On yet another machine, here’s Turnip, which advertises the fast-link feature. This driver requires a small patch to modify MAX_SETS=5 since this is hardcoded at 4. I’ve also pinned execution here to the big cores for consistency.

# turnip ooms itself with -duration
$ ./vkoverhead -start 135
vkoverhead running on Turnip Adreno (TM) 618:
	* misc numbers are reported as thousands of operations per second
	* percentages for misc cases should be ignored
 135, misc_compile_fastlink_depthonly,                       73,           100.0%
 136, misc_compile_fastlink_slow,                            23,           100.0%

$ VK_ICD_FILENAMES=lvp_icd.aarch64.json ./vkoverhead -start 135 -duration 5
vkoverhead running on llvmpipe (LLVM 14.0.6, 128 bits):
	* misc numbers are reported as thousands of operations per second
	* percentages for misc cases should be ignored
 135, misc_compile_fastlink_depthonly,                      690,          100.0%
 136, misc_compile_fastlink_slow,                           699,          100.0%

More Analysis

We’ve seen that Lavapipe is unequivocally the champion of fast-linking in every head-to-head, but what does this actually look like in timings?

Here’s a chart that shows the breakdown in milliseconds.

Driver	` misc_compile_fastlink_depthonly `	` misc_compile_fastlink_slow `
NVIDIA	0.002ms	0.004ms
RADV	0.0017ms	0.0019ms
Lavapipe	0.0007ms	0.0007ms

ANV	0.0026ms	0.0036ms
Lavapipe	0.00056ms	0.00056ms

Turnip	0.0137ms	0.0435ms
Lavapipe	0.001ms	0.001ms

As we can see, all of these drivers are “fast”. A single fast-link pipeline isn’t likely to cause any of them to drop a frame.

The driver I’ve got my eye on, however, is Turnip, which is the only one of the tested group that doesn’t quite hit that 0.01ms target. A little bit of profiling might show some easy gains here.

Even More Analysis

For another view of these drivers, let’s examine the relative performance. Since GPL fast-linking is inherently a CPU task that has no relation to the GPU, it stands to reason that a CPU-based driver should be able to optimize for it the best given that there’s already all manner of hackery going on to defer and delay execution. Indeed, reality confirms this, and looking at any profile of Lavapipe for the benchmark cases reveals that the only remaining bottleneck is the speed of malloc, which is to say the speed with which the returned pipeline object can be allocated.

Thus, ignoring potential micro-optimizations of pipeline struct size, it can be said that Lavapipe has effectively reached the maximum speed of the system for fast-linking.
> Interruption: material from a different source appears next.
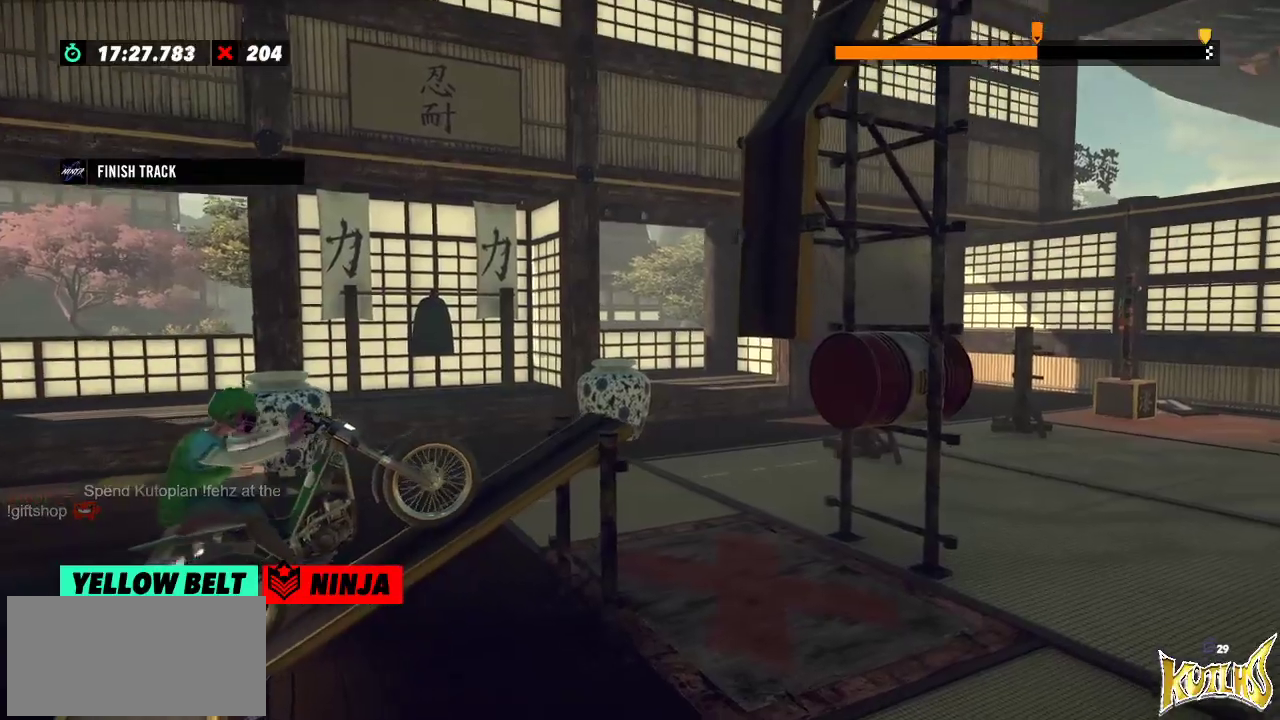
{"buttons": [], "left_stick": "left", "events": [[467, "left_stick", "left"]]}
From there, we can say that any other driver running on the same system is utilizing some fraction of this power.

Therefore, every other driver’s fast-link performance can be visualized in units of Lavapipe (lvps) to determine how much gain is possible if things like refactoring time and feasibility are ignored.
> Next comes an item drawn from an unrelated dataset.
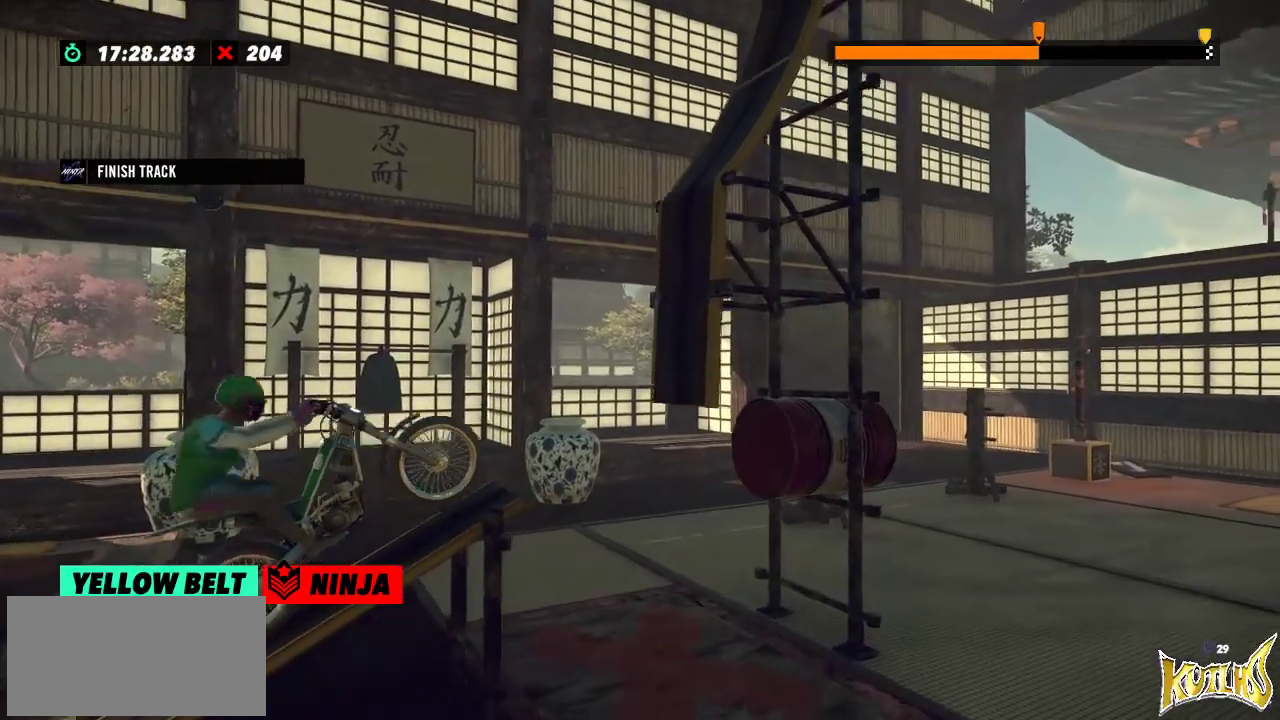
{"buttons": [], "left_stick": "right", "events": [[116, "left_stick", "right"], [216, "left_stick", "left"], [316, "left_stick", "right"]]}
Driver	`misc_compile_fastlink_depthonly`	`misc_compile_fastlink_slow`
NVIDIA	0.299lvps	0.166lvps
RADV	0.390lvps	0.367lvps
ANV	0.215lvps	0.155lvps
Turnip	0.106lvps	0.033lvps

The great thing about lvps is that these are comparable units.

At last, we finally have a way to evaluate all these drivers in a head-to-head across different systems.

The results are a bit surprising to me:

RADV, with the insane heroics of Samuel “Gotta Go Fast” Pitoiset, has gone from roughly zero lvps last week to first place this week
NVIDIA’s fast-linking, while quite fast, is closer in performance to an unoptimized, unlanded ANV MR than it is to RADV
Turnip is a mobile driver that both 1) has a GPL implementation 2) is kinda fast at an objective level?

Key Takeaways

Aside from the strategies outlined above, the key takeaway for me is that there shouldn’t be any hardware limitation to implementing fast-linking. It’s a CPU-based architectural problem, and with enough elbow grease, any driver can aspire to reach nonzero lvps in vkoverhead’s benchmark cases.

Written on February 1, 2023